> The task: Copy out unchanged the rows starting at the line that contains "Trace trachea." and running through the end of the records, with both of those lines included.

> Stored entries:
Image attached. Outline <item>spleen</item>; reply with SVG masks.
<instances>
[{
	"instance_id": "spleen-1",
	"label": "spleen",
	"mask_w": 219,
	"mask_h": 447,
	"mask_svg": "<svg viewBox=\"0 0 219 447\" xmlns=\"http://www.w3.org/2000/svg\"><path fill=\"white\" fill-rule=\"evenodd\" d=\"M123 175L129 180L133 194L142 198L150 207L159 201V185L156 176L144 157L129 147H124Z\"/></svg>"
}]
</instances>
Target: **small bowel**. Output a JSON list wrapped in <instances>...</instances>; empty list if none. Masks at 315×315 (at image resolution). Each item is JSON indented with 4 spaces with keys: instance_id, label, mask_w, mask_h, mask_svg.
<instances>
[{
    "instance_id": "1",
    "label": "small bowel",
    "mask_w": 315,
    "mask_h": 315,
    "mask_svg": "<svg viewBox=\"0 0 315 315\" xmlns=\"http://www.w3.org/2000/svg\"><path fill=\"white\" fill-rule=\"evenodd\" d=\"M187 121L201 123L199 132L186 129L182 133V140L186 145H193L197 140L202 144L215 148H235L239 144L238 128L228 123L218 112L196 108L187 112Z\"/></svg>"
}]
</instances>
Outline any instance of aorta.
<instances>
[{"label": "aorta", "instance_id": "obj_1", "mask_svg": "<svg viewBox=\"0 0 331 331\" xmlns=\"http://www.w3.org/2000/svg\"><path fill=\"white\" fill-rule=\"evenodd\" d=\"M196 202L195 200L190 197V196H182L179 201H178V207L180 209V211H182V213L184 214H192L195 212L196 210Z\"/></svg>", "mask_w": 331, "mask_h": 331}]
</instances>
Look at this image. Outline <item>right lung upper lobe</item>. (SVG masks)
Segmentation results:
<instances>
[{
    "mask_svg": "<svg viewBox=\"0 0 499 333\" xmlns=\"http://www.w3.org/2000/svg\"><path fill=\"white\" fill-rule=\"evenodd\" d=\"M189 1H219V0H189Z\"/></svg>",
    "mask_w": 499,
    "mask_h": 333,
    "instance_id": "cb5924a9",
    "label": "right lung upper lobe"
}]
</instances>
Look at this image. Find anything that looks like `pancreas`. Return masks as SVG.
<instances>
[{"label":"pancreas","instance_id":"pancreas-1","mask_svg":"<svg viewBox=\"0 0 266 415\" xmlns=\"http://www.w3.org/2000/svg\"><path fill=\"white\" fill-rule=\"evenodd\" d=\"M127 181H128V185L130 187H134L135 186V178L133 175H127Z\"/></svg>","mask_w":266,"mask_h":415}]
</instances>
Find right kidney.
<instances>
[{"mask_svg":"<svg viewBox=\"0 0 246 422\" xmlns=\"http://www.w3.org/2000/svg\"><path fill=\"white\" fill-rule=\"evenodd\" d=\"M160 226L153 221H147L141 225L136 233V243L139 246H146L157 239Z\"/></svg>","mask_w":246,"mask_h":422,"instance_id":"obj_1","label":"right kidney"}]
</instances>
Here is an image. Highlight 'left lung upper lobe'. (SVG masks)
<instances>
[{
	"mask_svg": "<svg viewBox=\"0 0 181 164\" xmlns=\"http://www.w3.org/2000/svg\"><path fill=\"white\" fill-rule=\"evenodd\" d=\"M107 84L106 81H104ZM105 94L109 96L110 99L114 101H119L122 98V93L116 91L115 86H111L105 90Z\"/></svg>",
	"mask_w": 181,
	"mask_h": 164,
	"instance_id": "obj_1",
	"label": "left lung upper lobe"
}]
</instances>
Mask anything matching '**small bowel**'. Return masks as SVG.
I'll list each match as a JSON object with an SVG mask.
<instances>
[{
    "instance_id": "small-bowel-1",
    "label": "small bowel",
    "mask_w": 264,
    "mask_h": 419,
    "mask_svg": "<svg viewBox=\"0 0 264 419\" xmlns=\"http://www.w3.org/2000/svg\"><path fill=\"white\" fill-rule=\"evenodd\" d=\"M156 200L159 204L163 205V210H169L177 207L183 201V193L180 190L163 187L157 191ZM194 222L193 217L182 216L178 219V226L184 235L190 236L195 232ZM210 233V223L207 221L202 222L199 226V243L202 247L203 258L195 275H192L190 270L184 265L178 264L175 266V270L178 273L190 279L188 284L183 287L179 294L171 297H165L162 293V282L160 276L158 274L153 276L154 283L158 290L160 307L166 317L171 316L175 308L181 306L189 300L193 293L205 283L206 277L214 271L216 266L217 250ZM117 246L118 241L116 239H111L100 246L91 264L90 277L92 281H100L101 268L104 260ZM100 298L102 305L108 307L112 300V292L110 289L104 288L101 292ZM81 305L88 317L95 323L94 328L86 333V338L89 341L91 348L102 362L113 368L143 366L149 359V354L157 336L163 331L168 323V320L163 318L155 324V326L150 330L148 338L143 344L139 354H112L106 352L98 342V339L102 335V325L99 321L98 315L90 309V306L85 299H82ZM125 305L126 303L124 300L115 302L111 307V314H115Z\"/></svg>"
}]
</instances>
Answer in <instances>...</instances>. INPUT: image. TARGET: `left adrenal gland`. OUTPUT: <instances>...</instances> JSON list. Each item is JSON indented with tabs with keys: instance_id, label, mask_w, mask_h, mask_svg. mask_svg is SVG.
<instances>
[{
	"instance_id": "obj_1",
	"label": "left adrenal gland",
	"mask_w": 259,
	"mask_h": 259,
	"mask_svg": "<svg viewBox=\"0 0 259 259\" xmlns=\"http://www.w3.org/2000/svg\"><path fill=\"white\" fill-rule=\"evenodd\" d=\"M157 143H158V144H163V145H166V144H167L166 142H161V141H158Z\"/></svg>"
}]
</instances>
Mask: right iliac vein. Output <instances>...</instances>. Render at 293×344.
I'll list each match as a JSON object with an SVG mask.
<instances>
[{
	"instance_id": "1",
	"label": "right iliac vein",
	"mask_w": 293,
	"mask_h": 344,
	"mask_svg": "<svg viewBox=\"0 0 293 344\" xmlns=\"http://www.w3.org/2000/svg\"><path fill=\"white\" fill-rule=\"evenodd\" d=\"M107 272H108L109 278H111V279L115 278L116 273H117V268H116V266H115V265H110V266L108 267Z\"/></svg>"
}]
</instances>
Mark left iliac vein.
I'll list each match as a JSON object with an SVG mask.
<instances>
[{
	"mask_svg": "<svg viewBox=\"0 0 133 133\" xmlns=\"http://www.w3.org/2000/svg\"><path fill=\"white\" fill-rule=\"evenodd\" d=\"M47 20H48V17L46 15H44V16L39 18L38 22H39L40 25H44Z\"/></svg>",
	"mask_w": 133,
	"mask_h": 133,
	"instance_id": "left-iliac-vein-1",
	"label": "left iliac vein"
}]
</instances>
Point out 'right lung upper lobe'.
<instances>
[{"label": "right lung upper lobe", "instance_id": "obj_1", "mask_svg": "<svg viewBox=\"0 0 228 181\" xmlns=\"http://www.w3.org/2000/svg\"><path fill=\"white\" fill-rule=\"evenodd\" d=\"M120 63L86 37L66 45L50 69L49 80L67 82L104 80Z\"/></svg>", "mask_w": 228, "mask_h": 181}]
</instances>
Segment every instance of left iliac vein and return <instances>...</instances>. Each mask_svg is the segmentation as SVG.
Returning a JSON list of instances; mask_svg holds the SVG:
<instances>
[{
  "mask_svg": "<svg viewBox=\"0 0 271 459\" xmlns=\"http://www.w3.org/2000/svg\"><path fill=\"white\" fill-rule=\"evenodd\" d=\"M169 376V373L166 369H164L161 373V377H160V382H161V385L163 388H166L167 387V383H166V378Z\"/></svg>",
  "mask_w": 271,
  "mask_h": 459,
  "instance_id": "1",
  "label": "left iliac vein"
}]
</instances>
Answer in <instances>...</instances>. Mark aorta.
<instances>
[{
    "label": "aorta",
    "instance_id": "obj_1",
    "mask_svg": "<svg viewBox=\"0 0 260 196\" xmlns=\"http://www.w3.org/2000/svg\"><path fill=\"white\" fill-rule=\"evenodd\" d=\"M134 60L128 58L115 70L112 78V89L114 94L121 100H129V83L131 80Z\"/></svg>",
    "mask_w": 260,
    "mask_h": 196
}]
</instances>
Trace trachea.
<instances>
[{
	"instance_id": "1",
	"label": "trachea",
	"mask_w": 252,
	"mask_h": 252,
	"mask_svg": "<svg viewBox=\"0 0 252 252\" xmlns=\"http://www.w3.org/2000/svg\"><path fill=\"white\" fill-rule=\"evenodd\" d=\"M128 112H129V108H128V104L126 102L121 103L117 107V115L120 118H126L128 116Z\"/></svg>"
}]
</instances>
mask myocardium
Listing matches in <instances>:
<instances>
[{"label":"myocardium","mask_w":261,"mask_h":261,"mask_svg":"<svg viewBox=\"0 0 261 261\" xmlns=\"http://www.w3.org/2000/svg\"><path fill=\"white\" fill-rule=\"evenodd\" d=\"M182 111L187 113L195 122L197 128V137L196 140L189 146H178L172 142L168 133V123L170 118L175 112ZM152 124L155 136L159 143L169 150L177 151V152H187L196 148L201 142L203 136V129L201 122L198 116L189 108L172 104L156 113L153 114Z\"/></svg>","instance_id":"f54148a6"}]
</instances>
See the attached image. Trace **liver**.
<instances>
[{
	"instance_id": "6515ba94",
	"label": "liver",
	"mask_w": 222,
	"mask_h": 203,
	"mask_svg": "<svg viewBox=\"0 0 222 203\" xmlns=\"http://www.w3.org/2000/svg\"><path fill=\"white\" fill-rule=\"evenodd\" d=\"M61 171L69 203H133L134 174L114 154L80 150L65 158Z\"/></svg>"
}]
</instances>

> Exercise solution:
Trace trachea.
<instances>
[{
	"instance_id": "1",
	"label": "trachea",
	"mask_w": 252,
	"mask_h": 252,
	"mask_svg": "<svg viewBox=\"0 0 252 252\" xmlns=\"http://www.w3.org/2000/svg\"><path fill=\"white\" fill-rule=\"evenodd\" d=\"M128 112H129V108H128V104L126 102L121 103L117 107V115L120 118H126L128 116Z\"/></svg>"
}]
</instances>
mask myocardium
Listing matches in <instances>:
<instances>
[{"label":"myocardium","mask_w":261,"mask_h":261,"mask_svg":"<svg viewBox=\"0 0 261 261\" xmlns=\"http://www.w3.org/2000/svg\"><path fill=\"white\" fill-rule=\"evenodd\" d=\"M182 111L187 113L195 122L197 128V137L196 140L189 146H178L172 142L168 133V123L170 118L175 112ZM152 124L155 136L159 143L169 150L177 151V152H187L196 148L201 142L203 136V129L201 122L198 116L189 108L172 104L156 113L153 114Z\"/></svg>","instance_id":"f54148a6"}]
</instances>
See the attached image. Trace **liver**.
<instances>
[{
	"instance_id": "6515ba94",
	"label": "liver",
	"mask_w": 222,
	"mask_h": 203,
	"mask_svg": "<svg viewBox=\"0 0 222 203\" xmlns=\"http://www.w3.org/2000/svg\"><path fill=\"white\" fill-rule=\"evenodd\" d=\"M61 171L69 203H133L134 174L114 154L80 150L65 158Z\"/></svg>"
}]
</instances>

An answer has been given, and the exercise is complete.